Hannover – Der Ticketspezialist Metric zieht die Notbremse. Erklärt wird die Schieflage unter anderem mit „Verzögerungen in der Fertigstellung von Großprojekten und der Akquisition eines Großauftrages“; zudem habe sich der Umsatz anders entwickelt als geplant.

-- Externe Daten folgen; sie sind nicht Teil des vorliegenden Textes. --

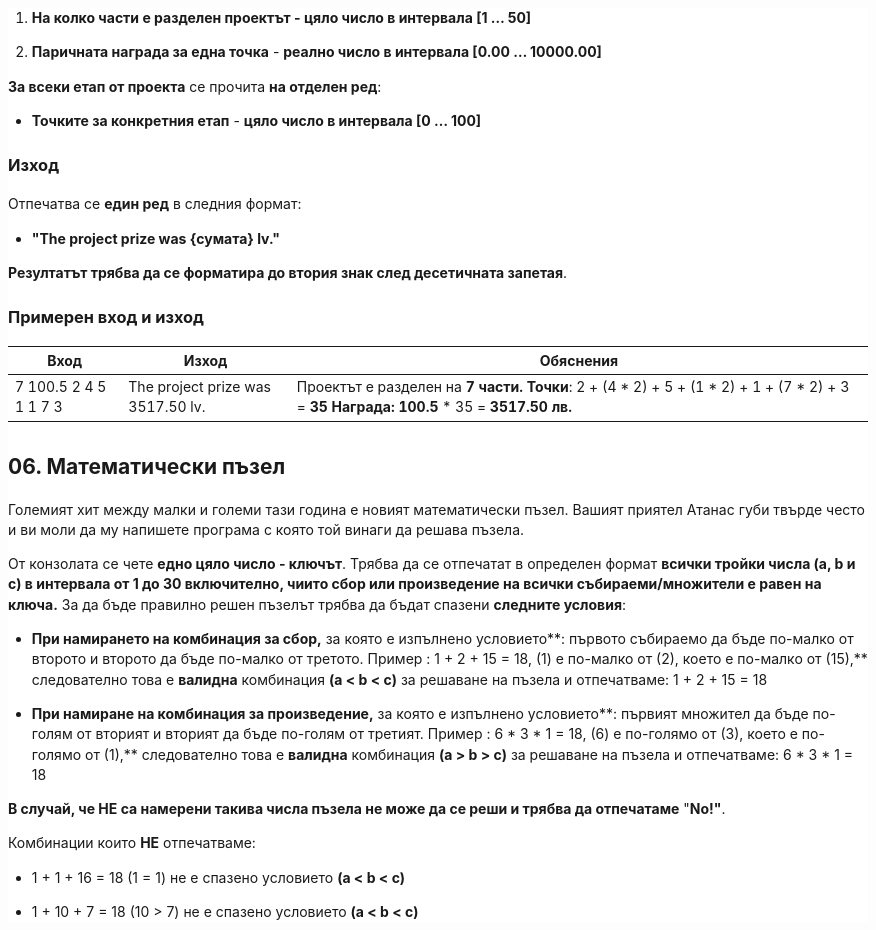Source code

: 1.  **На колко части е разделен проектът - цяло число в интервала [1 … 50]**

2.  **Паричната награда за една точка** - **реално число в интервала [0.00 …
    10000.00]**

**За всеки етап от проекта** се прочита **на отделен ред**:

-   **Точките за конкретния етап** - **цяло число в интервала [0 … 100]**

### Изход

Отпечатва се **един ред** в следния формат:

-   **"The project prize was {сумата} lv."**

**Резултатът трябва да се форматира до втория знак след десетичната запетая**.

### Примерен вход и изход

| **Вход**              | **Изход**                         | **Обяснения**                                                                                                                             |
|-----------------------|-----------------------------------|-------------------------------------------------------------------------------------------------------------------------------------------|
| 7 100.5 2 4 5 1 1 7 3 | The project prize was 3517.50 lv. | Проектът е разделен на **7 части. Точки**: 2 + (4 \* 2) + 5 + (1 \* 2) + 1 + (7 \* 2) + 3 = **35 Награда: 100.5** \* 35 = **3517.50 лв.** |

06\. Математически пъзел
-----------------------------

Големият хит между малки и големи тази година е новият математически пъзел.
Вашият приятел Атанас губи твърде често и ви моли да му напишете програма с
която той винаги да решава пъзела.

От конзолата се чете **едно цяло число - ключът**. Трябва да се отпечатат в
определен формат **всички тройки числа (a, b и c) в интервала от 1 до 30
включително, чиито сбор или произведение на всички събираеми/множители е равен
на ключа.** За да бъде правилно решен пъзелът трябва да бъдат спазени **следните
условия**:

-   **При намирането на комбинация за сбор,** за която е изпълнено условието**:
    първото събираемо да бъде по-малко от второто и второто да бъде по-малко от
    третото. Пример : 1 + 2 + 15 = 18, (1) е по-малко от (2), което е по-малко
    от (15),** следователно това е **валидна** комбинация **(a \< b \< c)** за
    решаване на пъзела и отпечатваме: 1 + 2 + 15 = 18

-   **При намиране на комбинация за произведение,** за която е изпълнено
    условието**: първият множител да бъде по-голям от вторият и вторият да бъде
    по-голям от третият. Пример : 6 \* 3 \* 1 = 18, (6) е по-голямо от (3),
    което е по-голямо от (1),** следователно това е **валидна** комбинация **(a
    \> b \> c)** за решаване на пъзела и отпечатваме: 6 \* 3 \* 1 = 18

**В случай, че НЕ са намерени такива числа пъзела не може да се реши и трябва да
отпечатаме** "**No!"**.

Комбинации които **НЕ** отпечатваме:

-   1 + 1 + 16 = 18 (1 = 1) не е спазено условието **(a \< b \< c)**

-   1 + 10 + 7 = 18 (10 \> 7) не е спазено условието **(a \< b \< c)**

Das Unternehmen aus Hannover (früher: Höft & Wessel) will eine Insolvenz in Eigenverwaltung beantragen und begründete das mit einer bereits „eingetretenen Zahlungsunfähigkeit“. Metric stellt unter anderem Automaten für Fahr- und Parkscheine her. Mit Metric-Technik kommen Zehntausende Reisende und Pendler täglich in Kontakt: Die Gruppe liefert Ticketautomaten für die Deutsche Bahn und stattet die Zugbegleiter mit den Geräten für die Fahrkartenkontrolle aus.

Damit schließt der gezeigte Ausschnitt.